TROIS FILMS DU 77e FESTIVAL DE LOCARNO

Avec une affiche signée Annie Leibovitz, le légendaire festival de cinéma de Locarno, au coeur du Tessin, entre le lac Majeur et les Alpes, a célébré du 7 au 17 août dernier sa 77e édition. Retour sur trois coups de coeur dans trois sélections.

CENT MILLE MILLIARDS DE VIRGIL VERNIER (CONCORSO INTERNAZIONALE)

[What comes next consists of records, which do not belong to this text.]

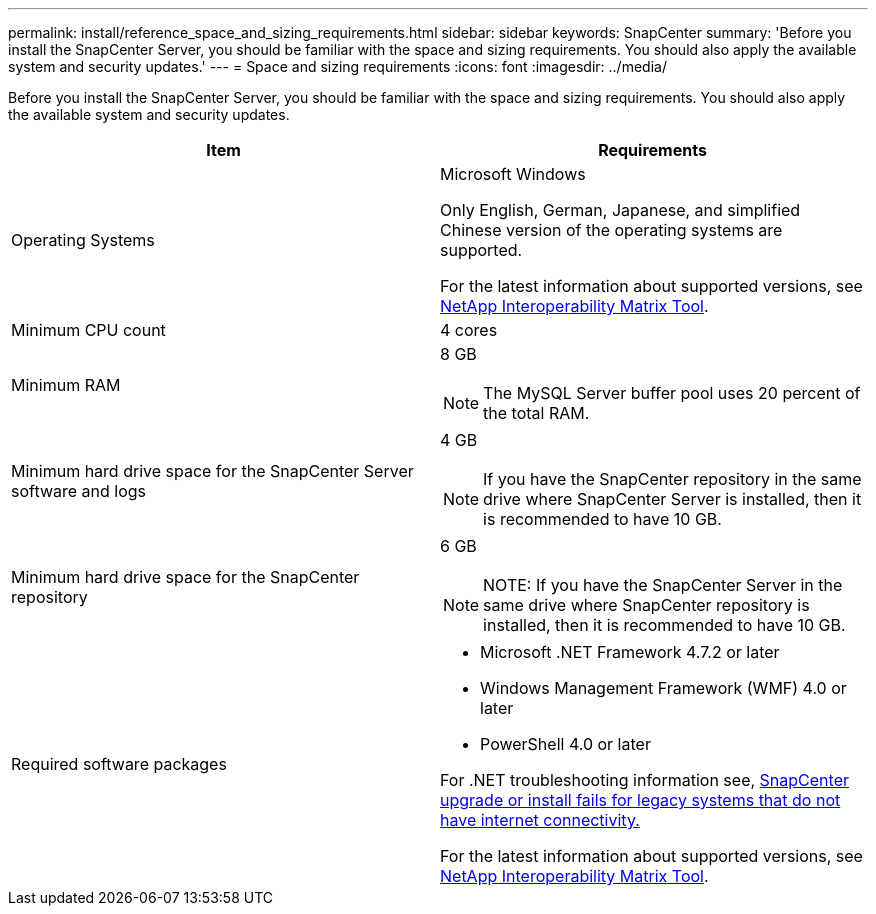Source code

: ---
permalink: install/reference_space_and_sizing_requirements.html
sidebar: sidebar
keywords: SnapCenter
summary: 'Before you install the SnapCenter Server, you should be familiar with the space and sizing requirements. You should also apply the available system and security updates.'
---
= Space and sizing requirements
:icons: font
:imagesdir: ../media/

[.lead]
Before you install the SnapCenter Server, you should be familiar with the space and sizing requirements. You should also apply the available system and security updates.

|===
| Item | Requirements

a|
Operating Systems
a|
Microsoft Windows

Only English, German, Japanese, and simplified Chinese version of the operating systems are supported.

For the latest information about supported versions, see https://imt.netapp.com/matrix/imt.jsp?components=103047;&solution=1257&isHWU&src=IMT[NetApp Interoperability Matrix Tool^].

a|
Minimum CPU count
a|
4 cores
a|
Minimum RAM
a|
8 GB

NOTE: The MySQL Server buffer pool uses 20 percent of the total RAM.

a|
Minimum hard drive space for the SnapCenter Server software and logs
a|
4 GB

NOTE: If you have the SnapCenter repository in the same drive where SnapCenter Server is installed, then it is recommended to have 10 GB.

a|
Minimum hard drive space for the SnapCenter repository
a|
6 GB

NOTE: NOTE: If you have the SnapCenter Server in the same drive where SnapCenter repository is installed, then it is recommended to have 10 GB.

a|
Required software packages
a|

* Microsoft .NET Framework 4.7.2 or later
* Windows Management Framework (WMF) 4.0 or later
* PowerShell 4.0 or later

For .NET troubleshooting information see, link:..https://kb.netapp.com/Advice_and_Troubleshooting/Data_Protection_and_Security/SnapCenter/SnapCenter_upgrade_or_install_fails_with_%22This_KB_is_not_related_to_the_OS%22[SnapCenter upgrade or install fails for legacy systems that do not have internet connectivity.]

For the latest information about supported versions, see https://imt.netapp.com/matrix/imt.jsp?components=103047;&solution=1257&isHWU&src=IMT[NetApp Interoperability Matrix Tool^].
|===
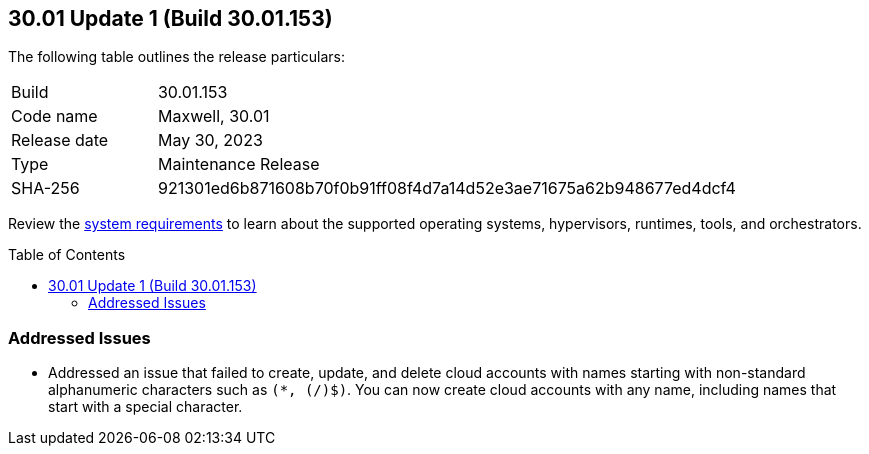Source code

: :toc: macro
== 30.01 Update 1 (Build 30.01.153)

The following table outlines the release particulars:

[cols="1,4"]
|===
|Build
|30.01.153

|Code name
|Maxwell, 30.01

|Release date
|May 30, 2023

|Type
|Maintenance Release

|SHA-256
|921301ed6b871608b70f0b91ff08f4d7a14d52e3ae71675a62b948677ed4dcf4
|===

Review the https://docs.paloaltonetworks.com/prisma/prisma-cloud/30/prisma-cloud-compute-edition-admin/install/system_requirements[system requirements] to learn about the supported operating systems, hypervisors, runtimes, tools, and orchestrators.

//You can download the release image from the Palo Alto Networks Customer Support Portal, or use a program or script (such as curl, wget) to download the release image directly from our CDN: 
//
// LINK

toc::[]

[#addressed-issues]
=== Addressed Issues

* Addressed an issue that failed to create, update, and delete cloud accounts with names starting with non-standard alphanumeric characters such as `(*, (/)$)`. You can now create cloud accounts with any name, including names that start with a special character.

//[#change-in-behavior]
//=== Change in Behavior

//==== Breaking fixes compare with SaaS RN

Le cinéaste français avait déjà fait un tour en Suisse avec son moyen métrage Sapphire Crystal (2020), qui s’intéressait aux errements de la jeunesse dorée de Genève. Virgil Vernier, habitué d’un cinéma ultraréaliste, s’est fait connaître avec Mercuriales (2014) et Sophia Antipolis (2018) – dédiés respectivement aux tours éponymes de Bagnolet et à la technopole d’Antibes. Cette fois-ci, c’est la côte monégasque qui intéresse le réalisateur. Les jeunes héros de Cent mille milliards fantasment Monaco et son luxe foisonnant, rêvent de pénétrer à l’intérieur des palaces et des berlines aux vitres fumées. Comme toujours, Virgil Vernier raconte sans mépris une jeunesse qu’aucun autre cinéaste ne filme avec une telle acuité, et signe encore une fois un long métrage singulier, entre documentaire et onirisme.

Cent Mille Milliards © Petit Film

LES GRAINES DU FIGUIER SAUVAGE DE MOHAMMAD RASOULOF (PIAZZA GRANDE)

Déjà présenté au Festival de Cannes, d’où il était reparti avec un Prix Spécial du Jury – alors que beaucoup pronostiquaient la Palme d’Or –, le nouveau film du dissident désormais condamné à l’exil est l’un des chefs d’oeuvre du cinéma iranien de ces dernières années. Les Graines du figuier sauvage mélange habilement thriller et film politique. La situation sociale iranienne, le mouvement « Femme, Vie, Liberté » et ses répressions, d’abord toile de fond de l’intrigue, pénètrent l’intime des personnages lorsqu’un juge d’instruction du tribunal révolutionnaire de Téhéran croit voir l’ennemi dans les sensibilités féministes de ses filles. Une démonstration exemplaire qu’un film peut être plus politique que bien des discours, tout en étant une grande oeuvre de mise en scène et de scénario.

Les Graines Du Figuier Sauvage © Pyramide Films

EIGHT POSTCARDS FROM UTOPIA & SLEEP #2 DE RADU JUDE (FUORI CONCORSO)

Eight Postcards From Utopia © Saga Film

Le plus provocateur des cinéastes roumains, qui avait déjà ébloui les spectateurs locarnais l’an passé avec le foisonnant et passionnant N’attendez pas trop de la fin du monde (2023), est de retour en Suisse avec deux moyens métrages proches du cinéma expérimental. Dans Eight Postcards From Utopia, coréalisé avec le jeune professeur de philosophie Christian Ferencz-Flatz, le réalisateur s’intéresse à la Roumanie post-socialiste par l’intermédiaire de ses publicités télévisées. Avec Sleep #2, hommage à l’« anti-film » Sleep d’Andy Warhol (1964) – où l’artiste américain filmait son amant John Giorno en train de dormir pendant plus de cinq heures –, Radu Jude mêle hommage cinéphile et expérimentation cinétique à ce qui fait depuis Peu m’importe si l’Histoire nous considère comme des barbares (2018) sa signature : une satire acerbe de la Roumanie contemporaine où résonnent situations du présent et moments d’Histoire. Deux oeuvres aux frontières de l’art contemporain qui contribuent à faire de Radu Jude l’un des cinéastes les plus inventifs de sa génération.